“是這樣,前些日子,我在港島參加嘉爾德春拍,看中了一件青瓷臺盞,不過最后沒能得手,被別人拍走了。”余耀倒也不是說謊,當時確實是被拾古會的人拍走了,只不過后來又給了他而已。
“嗯。”杜如晦點點頭,不予置評,示意余耀繼續。
“不過,我提前接觸過原主,原主是浙省人,他說這臺盞是民國時期他的祖父從滬海的一個古董掮客手里收的而最初的主人,碰巧也姓杜,且還和一位易姓文化名人相識。”
杜如晦這才點點頭,“對上了我的祖父也說過這件事情,這臺盞年份很早,應該在五代末北宋初,不過具體是什么窯口,我祖父辨識不出。”
“那為何要賣了呢”余耀忍不住脫口而出。
“這也是我祖父的憾事啊這臺盞也和易先生有關,不過,并不是賣的”杜如晦回憶道,“這件事,我祖父只對我說過一次,我也只記得個大概。應該是1937年的9月初,當時淞滬會戰已經打了些日子了,處于鏖戰階段。這時候,易先生也已經病入膏肓。這臺盞,是他臨終前托付給我祖父的。”

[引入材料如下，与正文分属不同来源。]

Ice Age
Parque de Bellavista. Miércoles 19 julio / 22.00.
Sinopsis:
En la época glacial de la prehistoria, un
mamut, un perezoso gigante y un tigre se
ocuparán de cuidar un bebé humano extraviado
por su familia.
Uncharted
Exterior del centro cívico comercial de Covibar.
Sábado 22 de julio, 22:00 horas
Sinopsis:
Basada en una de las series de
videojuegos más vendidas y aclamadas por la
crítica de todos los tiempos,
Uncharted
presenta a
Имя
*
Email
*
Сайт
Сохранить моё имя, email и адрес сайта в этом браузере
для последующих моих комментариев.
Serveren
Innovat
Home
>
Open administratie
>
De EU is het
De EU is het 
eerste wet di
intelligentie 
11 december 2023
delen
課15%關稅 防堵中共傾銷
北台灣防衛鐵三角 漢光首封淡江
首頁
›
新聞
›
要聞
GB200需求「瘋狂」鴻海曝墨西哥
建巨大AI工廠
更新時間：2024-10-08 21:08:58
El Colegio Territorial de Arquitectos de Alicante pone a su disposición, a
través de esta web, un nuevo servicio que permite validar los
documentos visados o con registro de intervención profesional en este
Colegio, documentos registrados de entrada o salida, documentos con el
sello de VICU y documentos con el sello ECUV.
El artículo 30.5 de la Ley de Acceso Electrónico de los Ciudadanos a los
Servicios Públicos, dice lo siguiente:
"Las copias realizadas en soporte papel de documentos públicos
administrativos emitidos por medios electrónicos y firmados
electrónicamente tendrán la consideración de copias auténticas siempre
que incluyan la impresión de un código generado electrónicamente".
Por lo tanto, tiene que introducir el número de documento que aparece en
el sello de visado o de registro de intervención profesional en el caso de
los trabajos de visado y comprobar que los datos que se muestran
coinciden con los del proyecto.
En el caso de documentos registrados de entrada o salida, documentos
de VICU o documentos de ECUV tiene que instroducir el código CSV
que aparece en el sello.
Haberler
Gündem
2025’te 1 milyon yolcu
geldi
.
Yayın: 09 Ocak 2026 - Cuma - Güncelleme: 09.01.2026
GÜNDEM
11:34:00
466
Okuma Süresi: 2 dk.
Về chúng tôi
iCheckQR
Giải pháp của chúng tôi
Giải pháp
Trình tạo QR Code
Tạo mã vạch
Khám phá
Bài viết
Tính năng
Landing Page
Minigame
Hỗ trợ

余耀心道,剛才杜如晦說易先生晚年清苦、他的祖父仍和他常有來往,這兩人,應該是君子之交。
杜如晦接著說道,“易先生估計是料到自己時日無多,倭寇又來勢洶洶,才把這臺盞托付給我祖父。不過,這東西并不是他的,他說是一個朋友的;到時候,他的朋友會帶著信物取回,希望我祖父能代為保管并轉交。不過,易先生并沒有給這件臺盞定性。”
“信物”余耀沉吟。
“這個我也知道,是易先生的親筆書法,上有慧眼獨具四個字。”
果然
余耀心道,原來這就是大掌眼許太炎找到的
不過,杜如晦還沒說為什么會流出,余耀便只點點頭,聽他繼續說。
“交接不久后,易先生就去世了。”杜如晦嘆了口氣,“我的祖父拿著這件東西,也研究了一番,只能斷出年份,卻斷不出窯口。再過兩個月,倭寇全面占領了滬海;這時候,有一些倭國的古董商四處搜集文物,可謂巧取豪奪。”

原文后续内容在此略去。